Wednesday, August 17, 2011

Monk's Mad Monday - Cantillon

Last week was the best Monk's Mad Monday ever, a beer event so amazing people in California were saying they should have flown in for it. Tom Peters, the owner of Monk's, put 12 different Cantillon beers (different vintages and such) on tap and said he thought it was the most ever put on at a bar in the US at one time. I can't substantiate that claim so lets just say he's right since it sounds good. Monk's opens at 11:30 and when I got there around 11:10 there was already a crowd at least 40 deep waiting to get into the bar. Lots of people I recognized too although none are in the picture below. The entrance is around that tree in the distance I think.
Twenty minutes later, we all calmly filed into Monk's and, unlike at the Lost Abbey event, people made a line heading into the back bar and were only about three deep instead of seven.
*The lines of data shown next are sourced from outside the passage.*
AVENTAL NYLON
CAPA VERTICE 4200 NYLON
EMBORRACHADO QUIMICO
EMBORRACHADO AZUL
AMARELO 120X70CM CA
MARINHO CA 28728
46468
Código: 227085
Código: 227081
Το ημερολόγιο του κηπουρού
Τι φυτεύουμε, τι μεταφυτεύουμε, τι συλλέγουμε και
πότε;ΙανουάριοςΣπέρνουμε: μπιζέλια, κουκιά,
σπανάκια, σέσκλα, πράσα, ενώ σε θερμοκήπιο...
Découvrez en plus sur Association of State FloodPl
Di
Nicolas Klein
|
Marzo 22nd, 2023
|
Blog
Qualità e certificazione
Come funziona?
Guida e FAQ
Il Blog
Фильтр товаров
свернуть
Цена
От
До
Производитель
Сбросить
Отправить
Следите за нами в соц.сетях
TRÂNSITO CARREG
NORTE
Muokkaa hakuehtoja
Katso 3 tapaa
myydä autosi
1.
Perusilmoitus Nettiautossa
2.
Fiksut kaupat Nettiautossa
Meant I managed to get to the bar in about at most fifteen minutes instead of waiting 45 like last time. Nice job there.

I ordered glasses of Vigneronne '06 and Iris '04 and joined Jared and Kristie (okay still can't spell it) at a table.
On the left is the Vigneronne. Smelled tart and funky, but not too funky. Nice balance. Started sour, tart with some slight funk and tanginess in the finish. Continued that way through the glass, staying between tart and sour without ever going too far. Incredibly good and actually my favorite of day.

The Iris from '04, on the right, was funky with a generous amount of bitterness. Iris is different from the normal Cantillon lambics in that it uses non-aged hops. Normally, the hops in a lambic are merely used for their preservation qualities so they are aged for a few years to remove most of the bitterness and aroma, but with the Iris they change that and use them immediately and also dry hop it. The result is a funky, bitter combination that didn't really work for me but some people really like it. Maybe it's different when it isn't seven years old.
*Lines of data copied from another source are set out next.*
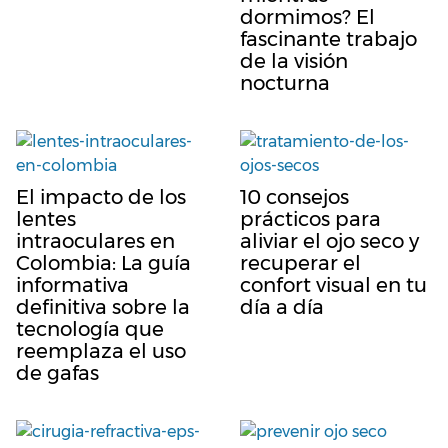
dormimos? El
fascinante trabajo
de la visión
nocturna
El impacto de los
10 consejos
lentes
prácticos para
intraoculares en
aliviar el ojo seco y
Colombia: La guía
recuperar el
informativa
confort visual en tu
definitiva sobre la
día a día
tecnología que
reemplaza el uso
de gafas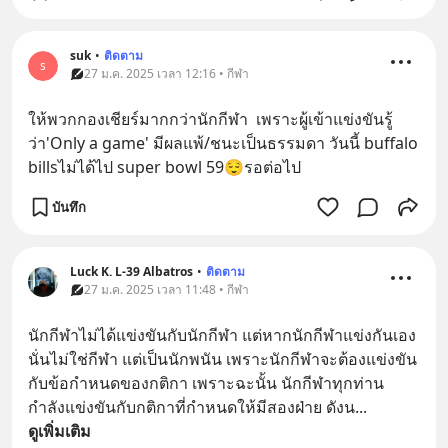
suk
•
ติดตาม
s
27 ม.ค. 2025 เวลา 12:16 • กีฬา
ให้พวกกองเชียร์มากกว่านักกีฬา  เพราะผู้เข้าแข่งขันรู้
ว่า'Only a game' มีผลแพ้/ชนะเป็นธรรมดา วันนี้ buffalo 
billsไม่ได้ไป super bowl 59😌รอต่อไป
บันทึก
Luck K. L-39 Albatros
•
ติดตาม
27 ม.ค. 2025 เวลา 11:48 • กีฬา
นักกีฬาไม่ได้แข่งขันกับนักกีฬา แต่หากนักกีฬาแข่งกันเอง
นั่นไม่ใช่กีฬา แต่เป็นนักพนัน เพราะนักกีฬาจะต้องแข่งขัน
กับข้อกำหนดของกติกา เพราะฉะนั้น นักกีฬาทุกท่าน
กำลังแข่งขันกับกติกาที่กำหนดให้มีสองฝ่าย ดังน
... 
ดูเพิ่มเติม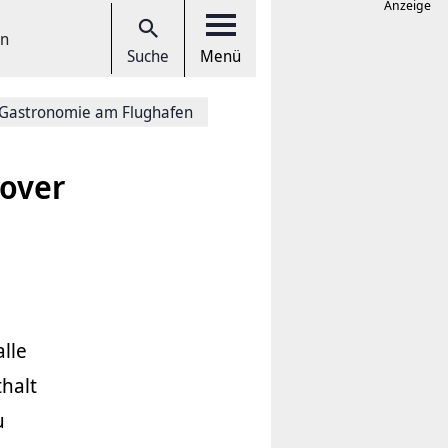
Anzeige
en
Suche
Menü
Gastronomie am Flughafen
nover
lle
thalt
u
Up next was something I sort of ordered out of peer pressure, the Zwanze '10. I say peer pressure because Tom said it was the only keg to make it into the entire United States so seriously how could I not order a glass?
Very dry, attic like smell. Not super funky, more musty. This reminded me much more of a geuze than the first two with the brett yeast coming to the fore. Very dry flavor, kind of funky with a tannin like bitterness. It didn't taste like wine, but it had the same bitter feeling to me. Apparently, this is a spontaneously fermented witbier and not a lambic or geuze. After knowing that, the flavors make a ton more sense since you get a hint of the the wit under the brett flavors.

Last but not least was the Lou Pepe Kriek, the one and only fruit lambic I had that day. (Actually, this is a lie since I think the Vigneronne was aged on grapes, but it didn't taste like fruit so lets pretend I'm not lying. You probably wouldn't have known anyway if I hadn't told you.)
Nice bright red. I believe the Lou Pepe moniker means it is aged longer than the regular kriek, but don't know for sure. Sweet cherry nose with a hint of vanilla. Slightly sour with some cherry sweetness coming out in the finish. I've only had the regular kriek and thought it was much more sour but maybe my palate may be more used to sour stuff at this point. This one was quite good, though, and a really different way to finish off my meal.

As I said, there were 12 different Cantillon beers available that day and I didn't manage to try 8 of them. Some were just different vintages, but with lambic and geuzes, aging results in many different flavors to appear so vintage matters a lot. Plus blending is less of a science and more an art so different vintages of the same beer are almost different beers anyway. If I didn't have to get back to work, I easily would have stayed all afternoon and just done side by sides of the Fou Foune, Iris, and St. Lamvinus (and probably gotten seconds of everything else), but alas I am not independently wealthy. Maybe some day.

Definitely looking forward to the next Mad Monday at Monk's although Tom is going to have a hard time topping this event in quite some time. Also, miraculously enough, I think I only described one of the beers using tart and sour. I expected all of the descriptions to read the same but some how I got lucky. Or you got lucky since it meant you weren't reading the same thing over and over again.